James Leatt was nine when the Nationalist Party came to power, and eleven when he saw a documentary of the Allied forces liberating Nazi death camps. For most of his life the shadows of apartheid and the Holocaust have dogged his beliefs about faith, the meaning of life and the moral challenges humankind faces.
Conjectures is a philosophical reflection on his life and times as he grapples with the realities of parish work in black communities, teaching ethics in a business school under apartheid, managing a university in the dying days of the Nationalist regime, and eventually working in higher education in post-apartheid South Africa.
Weaving strands of his personal life with the questions of theodicy and modernity as well as drawing upon the Western philosophical tradition and the wisdom of East Asian traditions such as Taoism and Buddhism, he comes to terms with a disenchanted reality which has no need for supernatural or magical thought and practice.
He has learned to live with questions. If you no longer believe in God and a sacred text, what are your sources of meaning? What kind of moral GPS allows you to find your way? Is what might be called a secular spirituality even possible?
Conjectures traces the author’s search for a secular way of being that is meaningful, mindful and reverent.
Publication date: August 2021
Also available on Kindle: Conjectures – Living With Questions
ABOUT THE AUTHOR
DR JAMES (JIM) LEATT began his career in banking before becoming a Methodist minister, working on the Cape Flats, in District Six and at the Federal Theological Seminary, Alice. In 1977, he became Lecturer in Religious Studies at UCT. His work in industrial relations mediation and interest in applied ethics led to a joint appointment with the GSB at UCT in 1980. Three years later, he was appointed to the first chair in Social Ethics at a South African business school. In 1985, he became a Deputy Vice Chancellor and Vice Principal at UCT, and in 1991, he took up the post of Vice Chancellor and Principal of the University of Natal, where he initiated a major strategic review of the university. On his return to Cape Town, he became CEO of the Cape Higher Education Consortium involving the four public universities in the Western Cape, and consulted in higher education.

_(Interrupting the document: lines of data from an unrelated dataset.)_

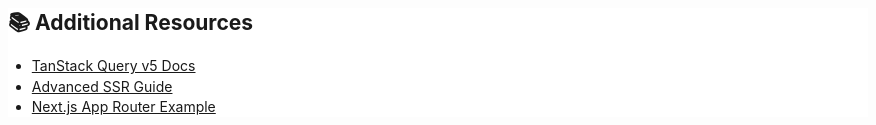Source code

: ## 📚 Additional Resources

- [TanStack Query v5 Docs](https://tanstack.com/query/v5/docs/framework/react/overview)
- [Advanced SSR Guide](https://tanstack.com/query/v5/docs/framework/react/guides/advanced-ssr)
- [Next.js App Router Example](https://tanstack.com/query/v5/docs/framework/react/examples/nextjs-app-prefetching)
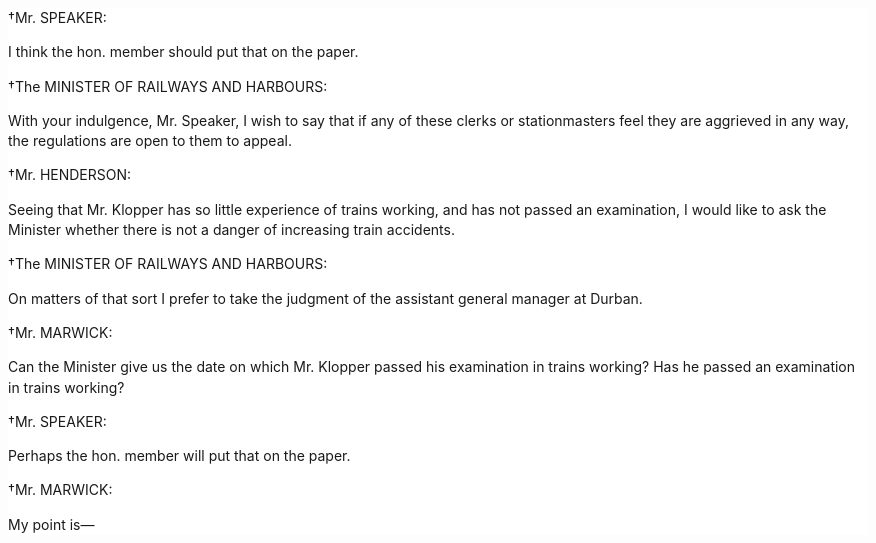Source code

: </question>

<answer by="#speaker" to="#marwick">

<from>&#x2020;Mr. SPEAKER:</from>

<p>I think the hon. member should put that on the paper.</p>

</answer>

<answer by="#minister_of_railways_and_harbours" to="#marwick">

<from>&#x2020;The MINISTER OF RAILWAYS AND HARBOURS:</from>

<p>With your indulgence, Mr. Speaker, I wish to say that if any of these clerks or stationmasters feel they are aggrieved in any way, the regulations are open to them to appeal.</p>

</answer>

<question by="#henderson" to="#minister_of_railways_and_harbours">

<from>&#x2020;Mr. HENDERSON:</from>

<p>Seeing that Mr. Klopper has so little experience of trains working, and has not passed an examination, I would like to ask the Minister whether there is not a danger of increasing train accidents.</p>

</question>

<answer by="#minister_of_railways_and_harbours" to="#henderson">

<from>&#x2020;The MINISTER OF RAILWAYS AND HARBOURS:</from>

<p>On matters of that sort I prefer to take the judgment of the assistant general manager at Durban.</p>

</answer>

<question by="#marwick" to="#minister_of_railways_and_harbours">

<from>&#x2020;Mr. MARWICK:</from>

<p>Can the Minister give us the date on which Mr. Klopper passed his examination in trains working? Has he passed an examination in trains working?</p>

</question>

<answer by="#speaker" to="#marwick">

<from>&#x2020;Mr. SPEAKER:</from>

<p>Perhaps the hon. member will put that on the paper.</p>

</answer>

<question by="#marwick" to="#minister_of_railways_and_harbours">

<from>&#x2020;Mr. MARWICK:</from>

<p>My point is&#x2014;</p>

</question>

<answer by="#hon_members" to="#marwick">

He is the author of journal articles, chapters in books, and is editor-in-chief of Contending Ideologies in South Africa (David Philip, 1986 & 1989). He was a founder member of the Independent Mediation Service of SA (IMSSA). He retired after eleven years as Deputy Chair of the Board of Directors of the Institute for Democracy in South Africa (IDASA), and as Deputy Chair of the Tertiary Education Network (TENET).
James and his wife Jenny live in Somerset West. They have two children, Christopher and Ann-Marie.